Objectif: Pouvez-vous recopier ces lignes pour tous les items en remplaçant « collectors » par « collected by », sans rien modifier d'autre et sans reprendre les images ?

┌──

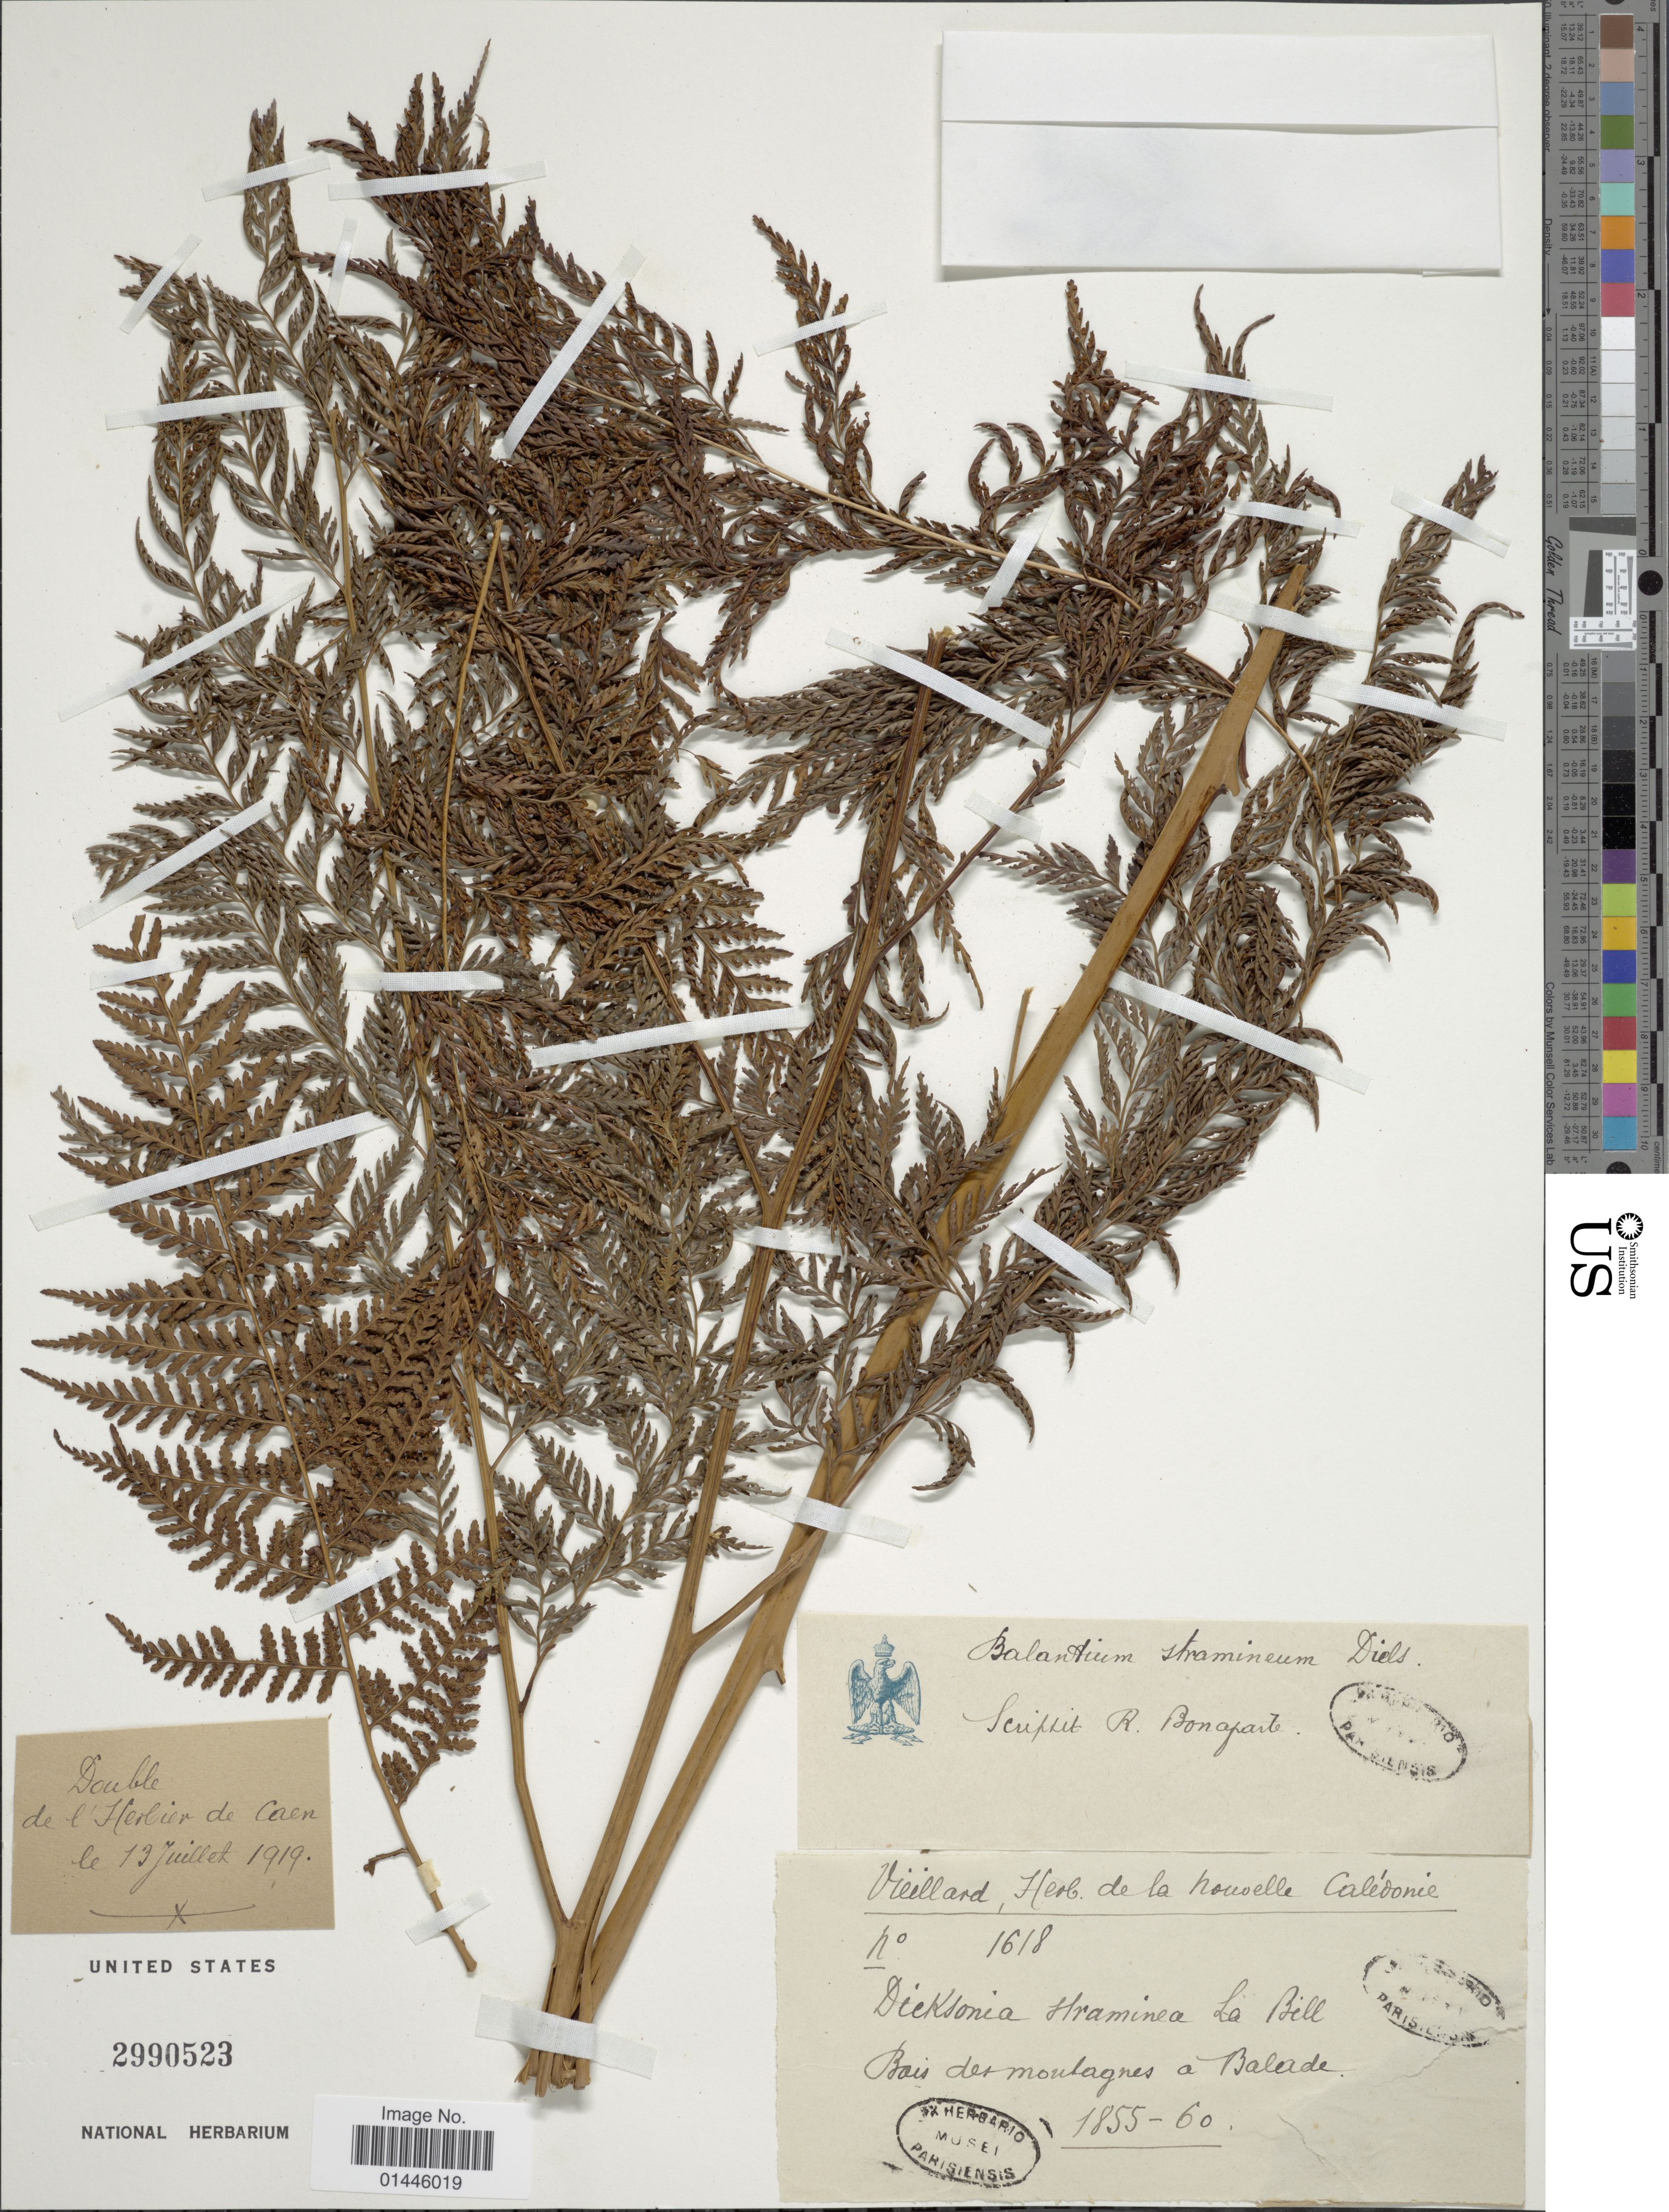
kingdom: Plantae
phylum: Tracheophyta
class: Polypodiopsida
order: Cyatheales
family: Dicksoniaceae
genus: Calochlaena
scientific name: Calochlaena straminea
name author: (Labill.) M.D. Turner & R.A. White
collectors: -. Vieillard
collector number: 1618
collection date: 1855/1860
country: New Caledonia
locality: Nouvelle Caledonie, Bois des montagnes a Balerde. [interpreted]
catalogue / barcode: US 2990523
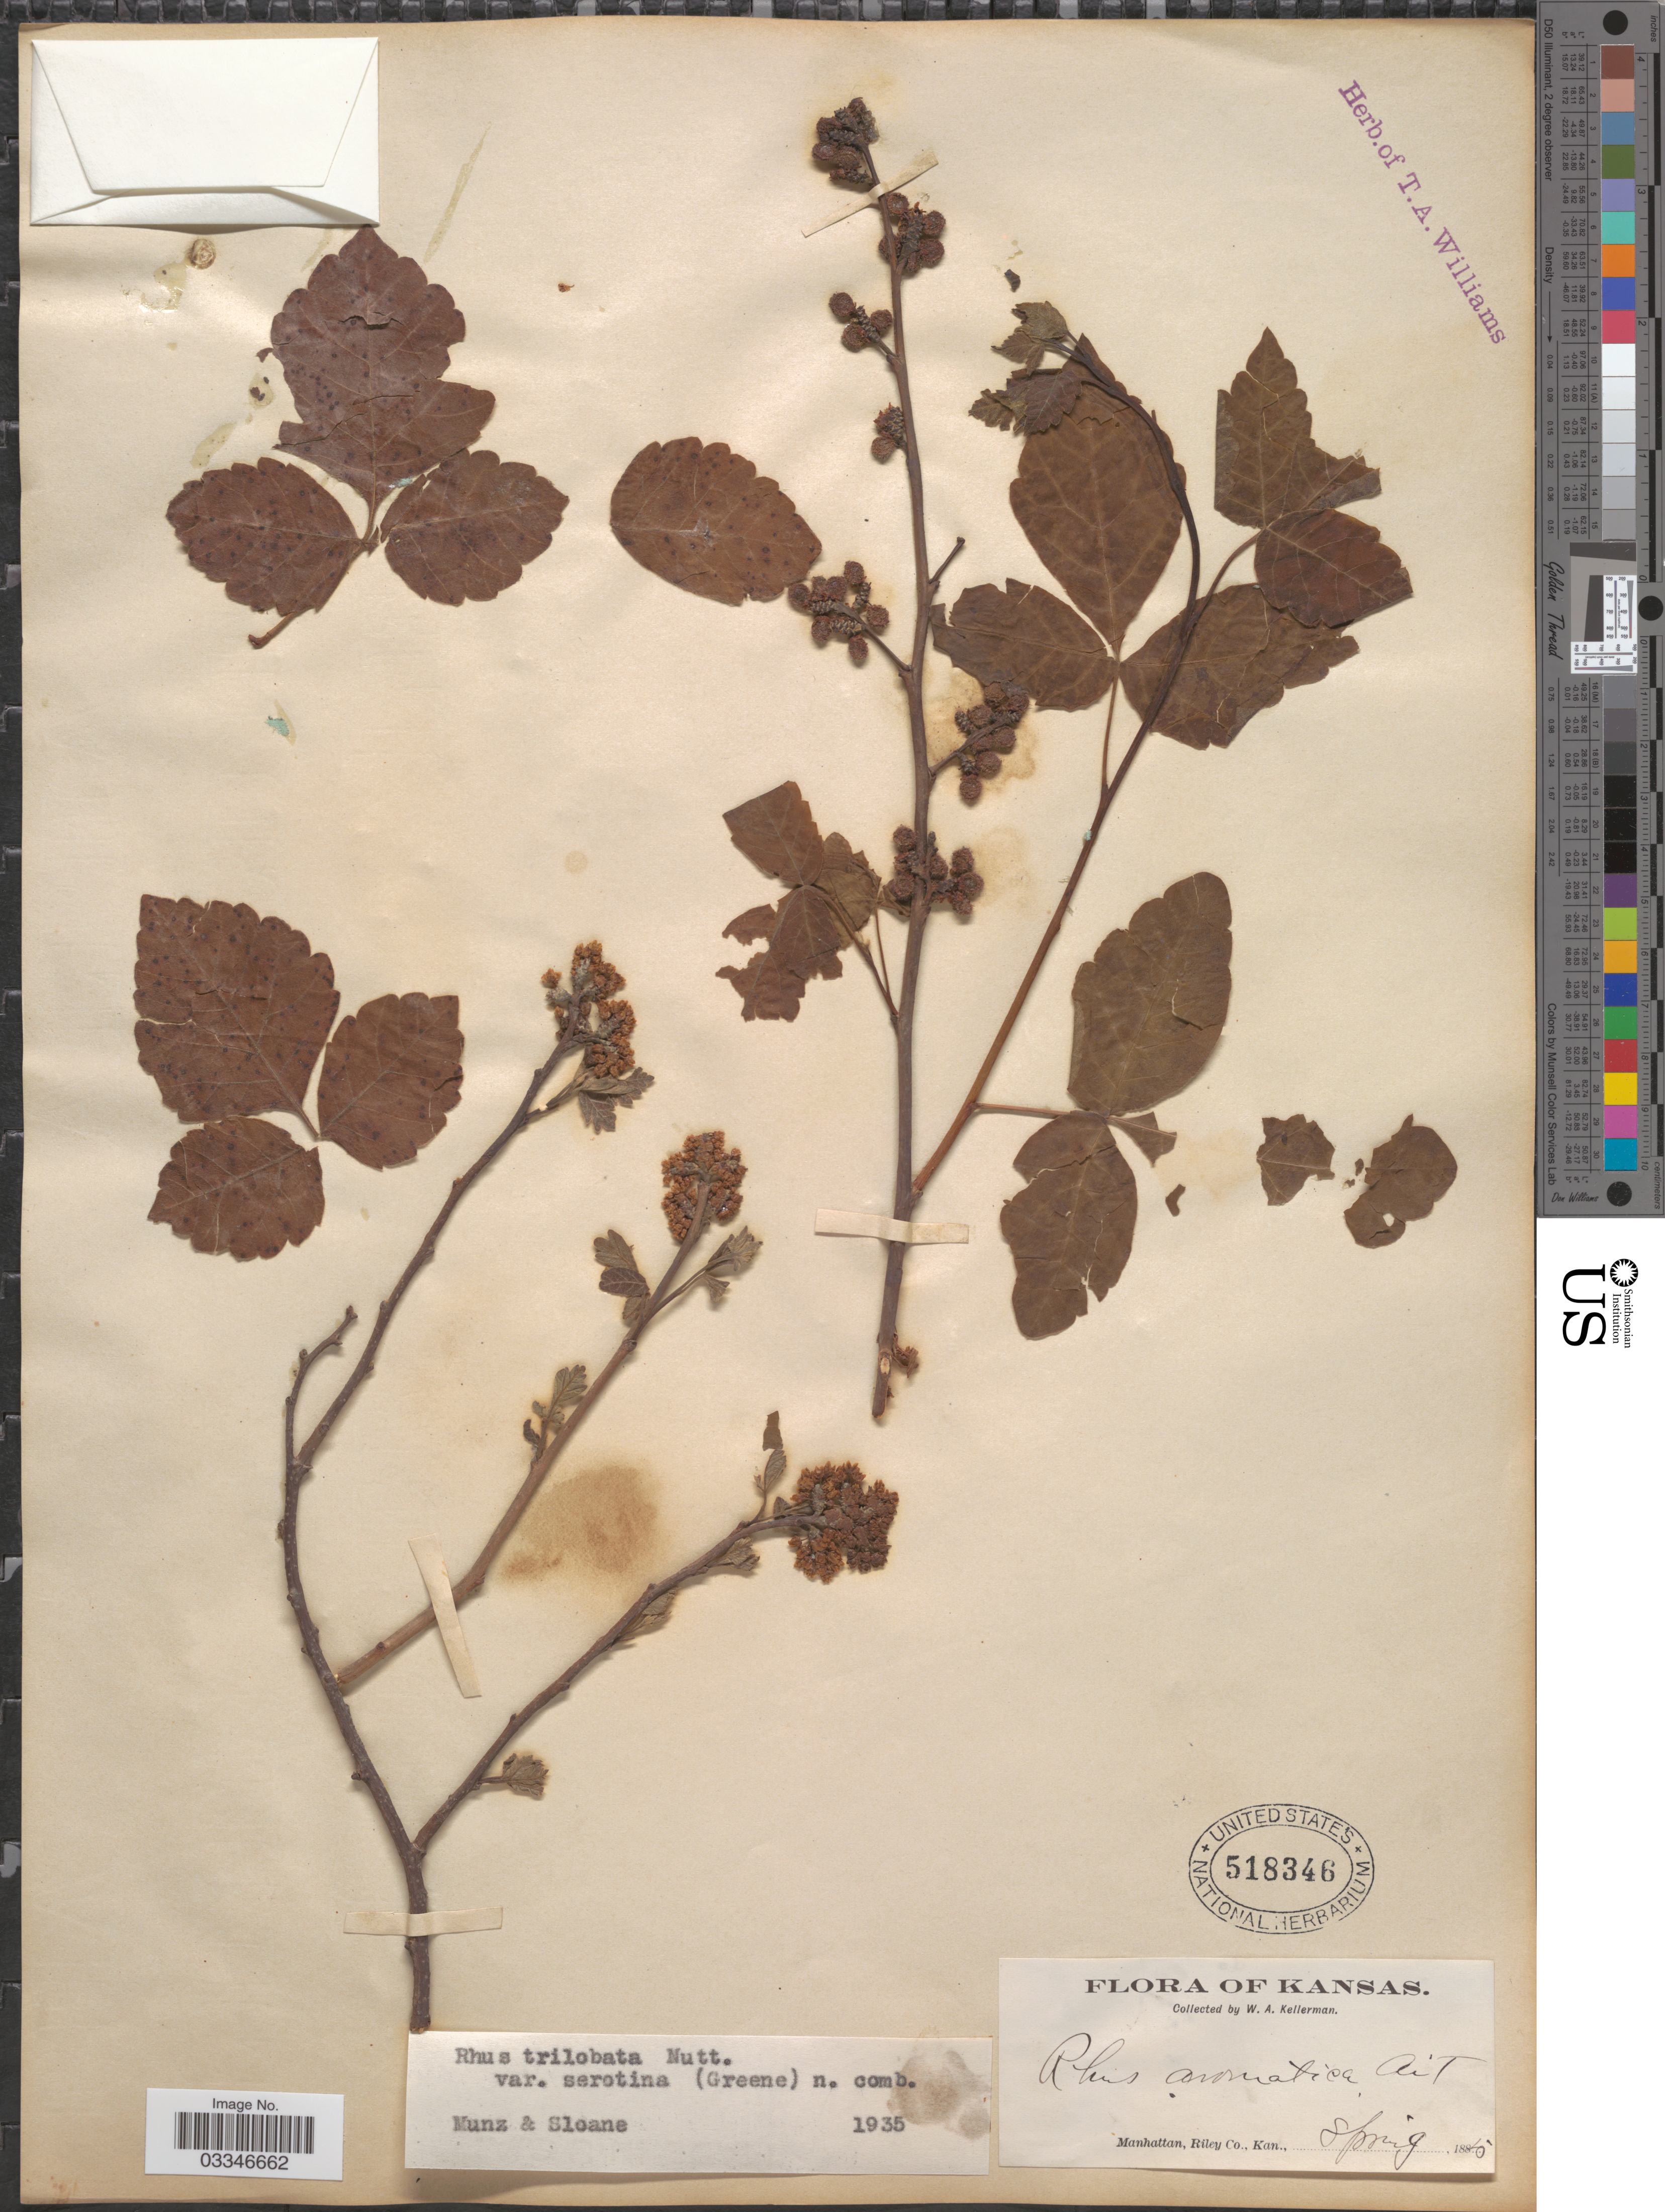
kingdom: Plantae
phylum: Tracheophyta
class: Magnoliopsida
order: Sapindales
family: Anacardiaceae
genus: Rhus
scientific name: Rhus trilobata var. serotina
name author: (Greene) F.A. Barkley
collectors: W. Kellerman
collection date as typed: Spring 1885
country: United States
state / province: Kansas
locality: Manhattan, Riley Co.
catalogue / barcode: US 518346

└──

Corrigé:
kingdom: Plantae
phylum: Tracheophyta
class: Polypodiopsida
order: Cyatheales
family: Dicksoniaceae
genus: Calochlaena
scientific name: Calochlaena straminea
name author: (Labill.) M.D. Turner & R.A. White
collected by: -. Vieillard
collector number: 1618
collection date: 1855/1860
country: New Caledonia
locality: Nouvelle Caledonie, Bois des montagnes a Balerde. [interpreted]
catalogue / barcode: US 2990523
kingdom: Plantae
phylum: Tracheophyta
class: Magnoliopsida
order: Sapindales
family: Anacardiaceae
genus: Rhus
scientific name: Rhus trilobata var. serotina
name author: (Greene) F.A. Barkley
collected by: W. Kellerman
collection date as typed: Spring 1885
country: United States
state / province: Kansas
locality: Manhattan, Riley Co.
catalogue / barcode: US 518346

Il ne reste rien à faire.